A Risky Christianity Is a Blessed Christianity

I recently returned from a trip to Togo, Africa and many have been asking me to share about the experience. It is a bit overwhelming because I know the expression will fail the experience, but I’m going to give it a try.  I was already planning on processing my “take-aways” from the trip, so I will just journal publicly about the ones I think apply to TCPC as a whole.  My next few blog posts will be lessons learned from a week in Africa. If you get even a small portion of what God showed me last week, then it will be well worth the time.

Let me first offer a quick word to the cynics.  I know what you’re thinking before you even say it—sheltered pastor of American congregation spends a week in Africa and comes back to lecture us about all the ways American Christianity gets it wrong and all the ways the global Church gets it right.  Is that what this is?  Yes.  That’s exactly what this is.  The African Church has much to learn from us, and they humbly and gladly received our words, wisdom, and training while I was there.  And we have much to learn from them; so let’s humbly spend some time at their feet.

Lesson 1: A risky Christianity is a blessed Christianity.

The first night we were there, I was training future leaders of the African Church on Christ-centered preaching, and in mid-lecture was startled by the Islamic call to prayer billowing from the mosque around the corner (the picture above was taken right outside this missions base where I was teaching). I had to raise my voice to be heard over the chant repeatedly calling out to the hearers in Arabic…

Allah is greatest! I bear witness that there is none worthy of worship except Allah! I bear witness that Muhammad is his messenger! Hasten to prayer! Allah is greatest! There is none worthy of worship except Allah!

It just so happened that at that very moment I was quoting 1 Corinthians 1:18, “For the message of the cross is foolishness to those who are perishing, but to us who are being saved it is the power of God.”  Recklessly preaching Christ crucified over the chanting of an Islamic cleric audaciously proclaiming that there is none worthy of worship except Allah…that was a first for me.

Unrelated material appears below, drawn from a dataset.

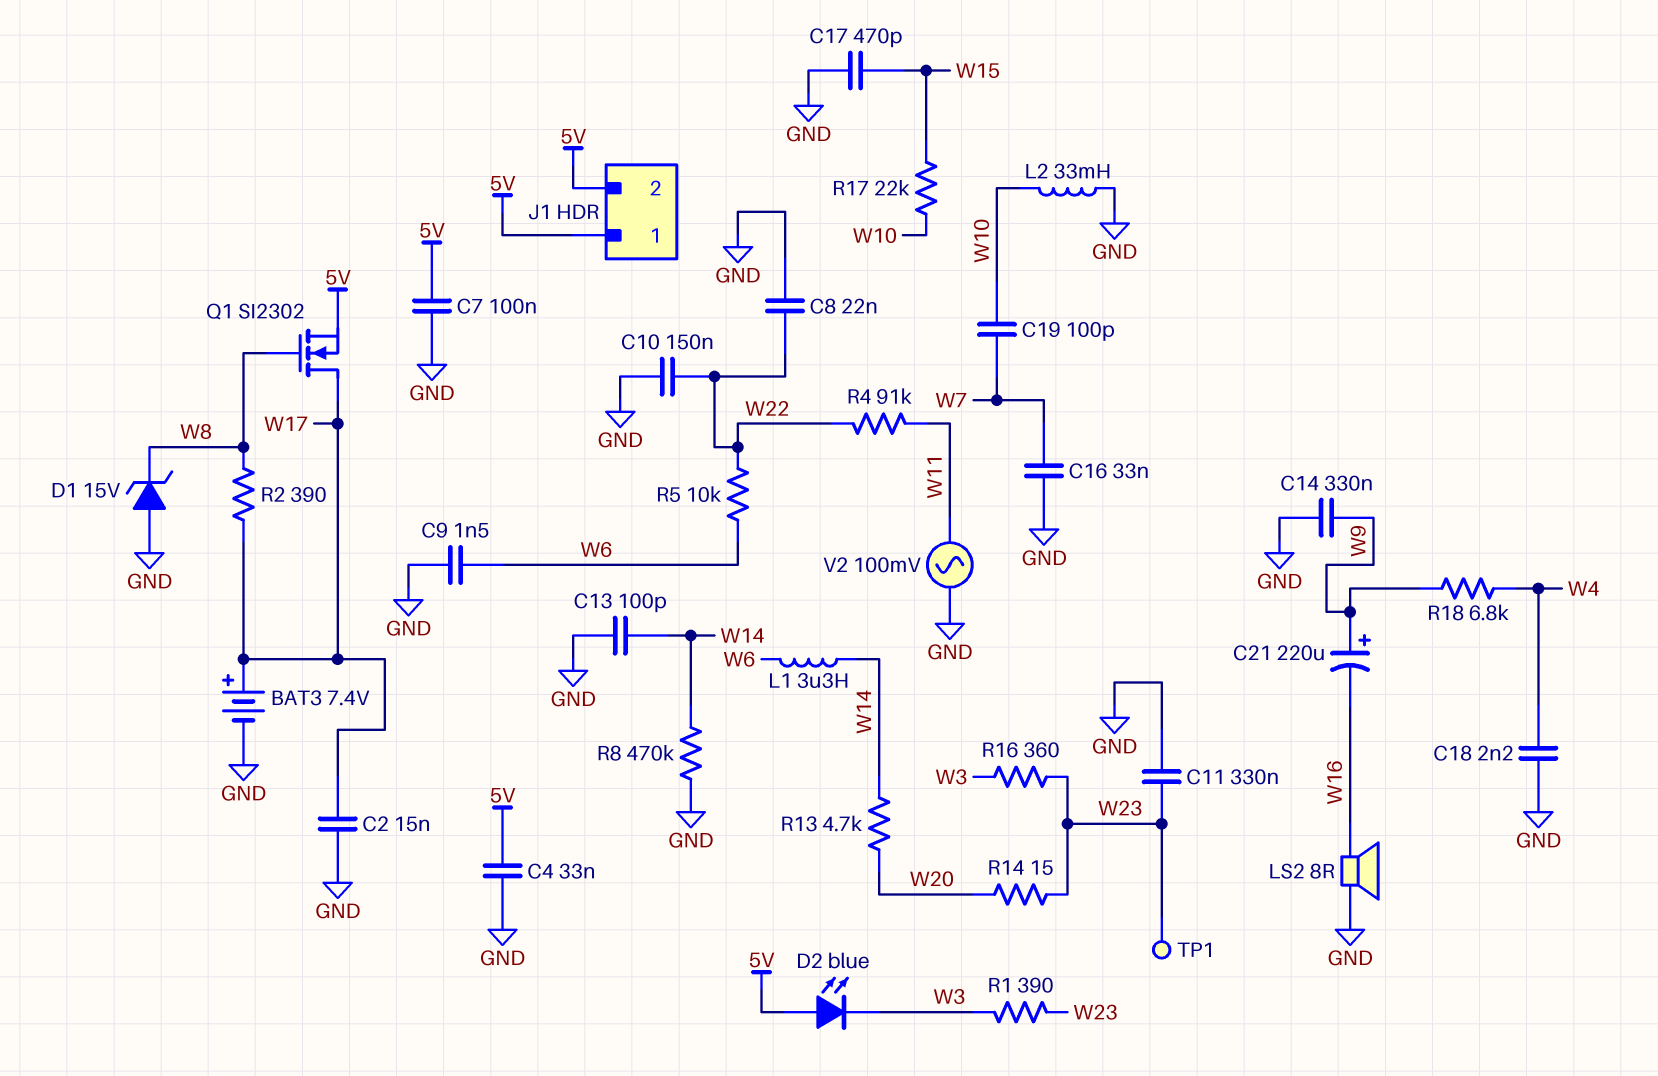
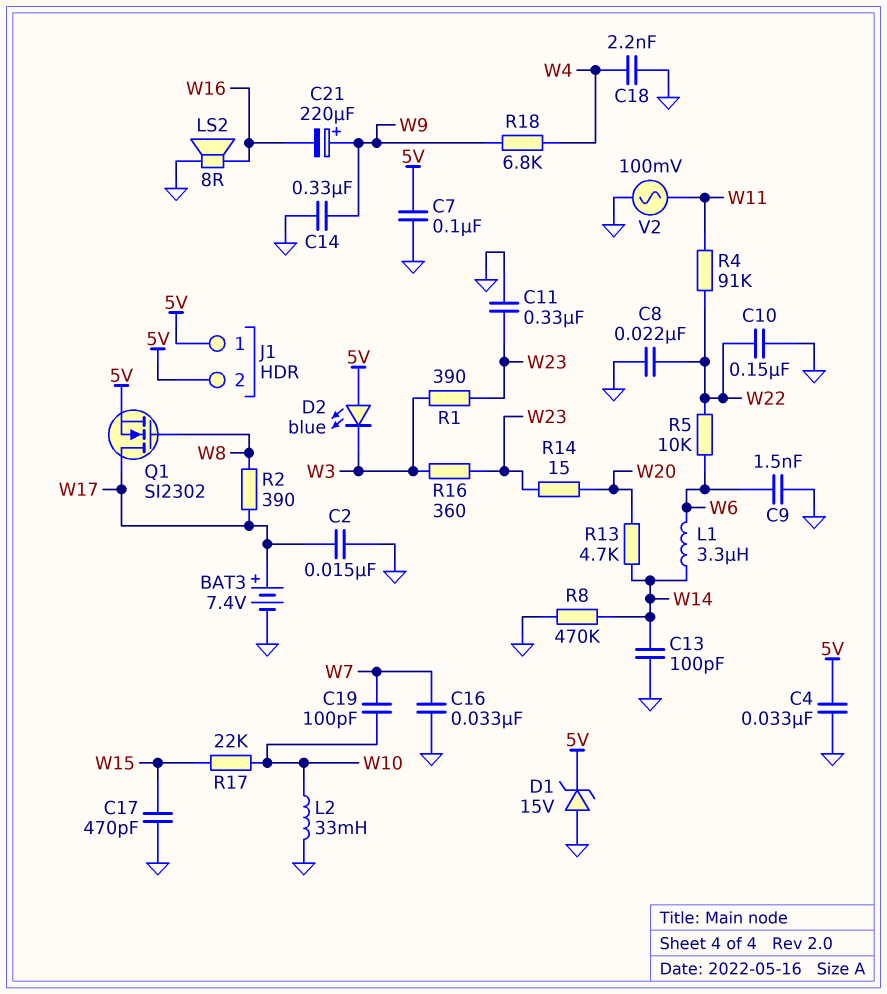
D1: zener 15V (A GND, K W8) -> zener 15V (A GND, K 5V)
TP1: test point (W23) -> none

Later on in my lecture, I paused to ask the group about some of the struggles of their culture.  One person raised his hand and said, “Idolatry.”

I said, “That’s right.  Every culture has idols, what are some of the idols your people struggle with?”

He said, “Worshiping false gods.”

I said, “Yes I understand, but give me specific idols.  Like American’s struggle with the idol of wealth, power, success, and so forth.”

He responded, “No you don’t understand what I’m saying.  Our people struggle with actual idols.  They sacrifice animals to idols.  They bow down and worship and pray to man-made idols.”

“Oh,” I paused. “You mean real idolatry?”

“Yes,” he said, “Real idolatry.”

This isn’t Tim Keller counterfeit god’s of a culture kind of stuff; this is actually worshiping Baal kind of stuff.  I’ve preached a lot of sermons, but not once have I felt the need to make one of my applications, “Stop slitting the throats of goats and offering the blood on the alter of a voodoo god.”

That first night shattered my paradigms of comfortable Christianity.  It was as if our Delta flight had landed in the book of Acts, and to be honest with you, it was utterly refreshing.  You would think that joining the front line battles of Christianity would lead to fear and trepidation, but I found myself strangely at peace.  I experienced a joy that comfortable Christianity simply doesn’t have to offer.

Indeed I discovered what the Bible proclaims and many of our brothers and sisters have experienced, a risky Christianity is a blessed Christianity.  To be stripped of an ordered society (a great thing which I appreciate now more than ever), to step outside the bible-belt culture, to be cut off from our unlimited resources, to lose these comforts we take for granted and to truly trust God in every circumstance is simultaneously terrifying and satisfying.

I commend it to you, and you don’t have to go to Africa to find it.  Granted, American Christianity is a risk-averse sub-culture, but it doesn’t have to be.  I returned to the states determined, more than ever, to embrace risk and walk by faith in my normally sheltered lifestyle.  Could our family give so lavishly that we actually have to pray for God’s provision? Could I openly warn unbelieving friends about the looming danger of hell?  Could I make room for the inconveniences of mercy and justice?  Could my home be an open invitation to the needy? Could I bear the American cross of awkwardness?  Could I speak out against the evils of our society, even the unhip ones?

I’m convinced that sweet communion with God is waiting for us on the other side of risk, and you don’t have to fly to Africa to find it.  A riskless Christianity quickly develops into a boring Christianity.  So take a risk and enjoy.